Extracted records
[START]

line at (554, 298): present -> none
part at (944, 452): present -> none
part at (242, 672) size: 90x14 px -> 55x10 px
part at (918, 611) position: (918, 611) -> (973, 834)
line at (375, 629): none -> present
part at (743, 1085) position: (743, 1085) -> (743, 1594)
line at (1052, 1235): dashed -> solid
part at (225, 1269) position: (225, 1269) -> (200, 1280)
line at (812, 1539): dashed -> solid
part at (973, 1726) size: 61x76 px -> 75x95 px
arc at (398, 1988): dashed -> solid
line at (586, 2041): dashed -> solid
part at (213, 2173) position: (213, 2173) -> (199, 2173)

[END]

## WHAT IS EXPECTED:
Please repeat the entries from the first one through the one containing "part at (225, 1269)", substituting "broken" for "dashed" and leaving everything else unchanged.

## FINAL RESULT:
line at (554, 298): present -> none
part at (944, 452): present -> none
part at (242, 672) size: 90x14 px -> 55x10 px
part at (918, 611) position: (918, 611) -> (973, 834)
line at (375, 629): none -> present
part at (743, 1085) position: (743, 1085) -> (743, 1594)
line at (1052, 1235): broken -> solid
part at (225, 1269) position: (225, 1269) -> (200, 1280)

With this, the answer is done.